Foto edic 13

Editorial fin de año: Nueva era viejas mañas

Foto edic 13

“Estamos en el tiempo en que el ser humano vive por razón de ser”, cantaba Pappo en la medianera de los 70’s. Ahora, parece que la posmodernidad ataca desde otro punto más binario, dividido entre algo que es y otro que no es. Es como el River/Boca de la era 2.0. La cosa nostra ahora se imparte desde un método tan dispar como ambiguo y poco relativo, que no deja espacios para la mínima reflexión.

Parece que es así: te gusta o no te gusta, pero de éste último nadie se entera. Entonces, se hace difícil concretar un análisis de aquello que día a día surcamos en las nuevas/complejas redes sociales, que en gran parte de los sucesos cotidianos funcionan como termómetros de lo que parece que ocurre fuera de casa.

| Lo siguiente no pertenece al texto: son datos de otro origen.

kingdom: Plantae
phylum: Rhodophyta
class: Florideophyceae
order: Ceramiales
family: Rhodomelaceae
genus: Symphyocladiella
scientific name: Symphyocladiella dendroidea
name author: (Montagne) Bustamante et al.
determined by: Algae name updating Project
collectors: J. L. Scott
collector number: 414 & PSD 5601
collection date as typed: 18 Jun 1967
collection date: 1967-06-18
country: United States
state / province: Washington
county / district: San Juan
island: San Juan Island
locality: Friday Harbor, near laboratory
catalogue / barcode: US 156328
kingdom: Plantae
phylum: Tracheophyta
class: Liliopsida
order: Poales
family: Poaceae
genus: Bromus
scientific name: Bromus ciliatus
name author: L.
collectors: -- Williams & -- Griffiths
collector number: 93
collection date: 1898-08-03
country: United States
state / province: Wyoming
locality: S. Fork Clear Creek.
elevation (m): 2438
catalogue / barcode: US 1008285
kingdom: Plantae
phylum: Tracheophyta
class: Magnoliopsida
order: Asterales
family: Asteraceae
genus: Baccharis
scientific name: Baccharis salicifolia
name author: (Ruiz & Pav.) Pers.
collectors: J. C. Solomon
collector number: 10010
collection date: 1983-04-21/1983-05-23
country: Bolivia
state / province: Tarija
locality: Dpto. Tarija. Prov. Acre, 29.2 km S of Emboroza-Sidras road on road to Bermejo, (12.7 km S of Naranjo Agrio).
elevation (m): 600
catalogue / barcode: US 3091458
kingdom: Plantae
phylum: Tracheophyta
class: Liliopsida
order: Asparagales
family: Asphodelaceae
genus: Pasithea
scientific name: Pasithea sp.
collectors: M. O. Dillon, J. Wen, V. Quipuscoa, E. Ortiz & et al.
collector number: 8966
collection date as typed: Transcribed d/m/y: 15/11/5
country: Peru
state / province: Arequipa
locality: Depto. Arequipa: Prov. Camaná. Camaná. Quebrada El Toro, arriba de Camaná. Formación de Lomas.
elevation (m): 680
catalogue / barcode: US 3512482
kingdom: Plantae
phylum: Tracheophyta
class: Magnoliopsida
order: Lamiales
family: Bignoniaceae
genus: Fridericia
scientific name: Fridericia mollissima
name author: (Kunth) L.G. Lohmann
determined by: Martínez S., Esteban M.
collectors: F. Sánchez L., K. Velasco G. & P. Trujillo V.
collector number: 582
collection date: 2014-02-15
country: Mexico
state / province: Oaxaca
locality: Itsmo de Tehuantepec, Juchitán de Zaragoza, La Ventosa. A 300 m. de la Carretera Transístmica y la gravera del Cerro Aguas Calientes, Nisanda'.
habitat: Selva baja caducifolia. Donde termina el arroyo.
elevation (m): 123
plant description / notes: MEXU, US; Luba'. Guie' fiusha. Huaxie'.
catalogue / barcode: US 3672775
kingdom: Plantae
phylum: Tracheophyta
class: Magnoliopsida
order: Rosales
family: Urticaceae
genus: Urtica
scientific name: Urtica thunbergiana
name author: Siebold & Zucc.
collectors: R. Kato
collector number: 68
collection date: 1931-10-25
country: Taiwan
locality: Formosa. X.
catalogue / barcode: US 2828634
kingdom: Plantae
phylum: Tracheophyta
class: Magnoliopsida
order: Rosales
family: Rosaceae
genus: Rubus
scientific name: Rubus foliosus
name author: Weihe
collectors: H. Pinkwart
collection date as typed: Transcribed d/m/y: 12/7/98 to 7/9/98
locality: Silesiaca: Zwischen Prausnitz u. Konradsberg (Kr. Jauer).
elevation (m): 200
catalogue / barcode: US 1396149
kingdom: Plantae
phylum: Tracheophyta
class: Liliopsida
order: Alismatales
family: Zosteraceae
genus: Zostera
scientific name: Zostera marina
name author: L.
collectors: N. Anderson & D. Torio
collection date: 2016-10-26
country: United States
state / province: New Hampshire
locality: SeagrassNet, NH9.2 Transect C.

Hace falta que alguien desgrane alguna opinión en contra o a favor dé para que se disparen insultos o rebalsen de buena onda, sin argumentos, claro, pero sí con esa empatía que genera leer los mensajes como una realidad.

“La gente en las redes dice que…”. No son las mejores formas, son las que están y son las que usamos en esta nuestra era. Pero de ahí a creer que todo eso es real, es como pensar que todo la verdad transcurre en una pantalla de televisión o en las letras de molde de los diarios. La subjetividad abunda con muchos argumentos que la hacen verdaderas, centradas, reproducibles en cadena.

Falta ahondar en los conceptos, falta predisponerse como negadores desconfiados para poder mantener un hilo pensante que escape a eso que se nos presenta de modo inabarcable.

Todo no te puede gustar, pero sí podés desgranar buenas ondas, es cierto. Hace poco, le preguntamos a una joven que era para ella la opción Me Gusta de Facebook. Dijo que muchas cosas, que es una manera de decir presente o de estar de acuerdo con eso que publican los “amigos del Face”.

Ante la repregunta de si todo le gusta, dijo que no, pero que veía a la opción como un código que también dice, muchas veces, “sabé que estoy con vos”. Por eso, contó una anécdota simple, pero que sirve de ejemplo para demostrar que por ser una nueva herramienta no sabemos usarla del todo bien. Hacía pocas horas que había fallecido el abuelo de un compañero del colegio. Su amigo, publicó la mala noticia “y yo le puse Me Gusta, pero después pensé: no me puede gustar que se muera una persona (…) mi mamá lo vio y me dijo lo mismo. Lo que no pude explicarle es que poner eso no fue para decir que me gusta, sino una manera de decirle a mi amigo ‘ahora lo sé, por eso, te banco en esta’”.

Aprender los usos de las nuevas tecnologías también nos hace crecer, pero también nos atrasa, nos quita responsabilidades o malgastamos sus formas. Son nuevas posibilidades de vivir la realidad aquella que se nos presenta a cada momento. Te avisan del cumpleaños de todos tus contactos, te avisan de los eventos a los que le pusiste “asistiré”, te avisan todo que hasta se volvió demodé ir a un almanaque para ubicarte en el tiempo.

Somos contemporáneos a ese modo de comunicarnos que dice, entre líneas, “es como tenerte acá”, pero sobran las distancias que ahora son/parecen menores. Preguntate cuándo fue la última vez que escribiste una carta en papel, con lapicera, la llevaste al correo o la enviaste con una persona de confianza ¿Hace mucho?

El tiempo nunca se detiene

Por otra parte, no hablar de que 2013 se fue no es poco. Por eso, van los saludos correspondientes, para pensar que lo que pasan no son los días sino la vida, los caminos de eso que se construye para el recuerdo. Que 2014 nos encuentre plenos de luz, llenos de ganas. Es el deseo de muchos y el nuestro.

Abracemos como osos, amemos como niños, sonriamos como personas si es que vale la pena vivir con la onda que tiene el bien/mal ponderado Me gusta. Miremos a los ojos, entonces, nada importará tanto como esos reflejos en las ventanas de nuestra esencia.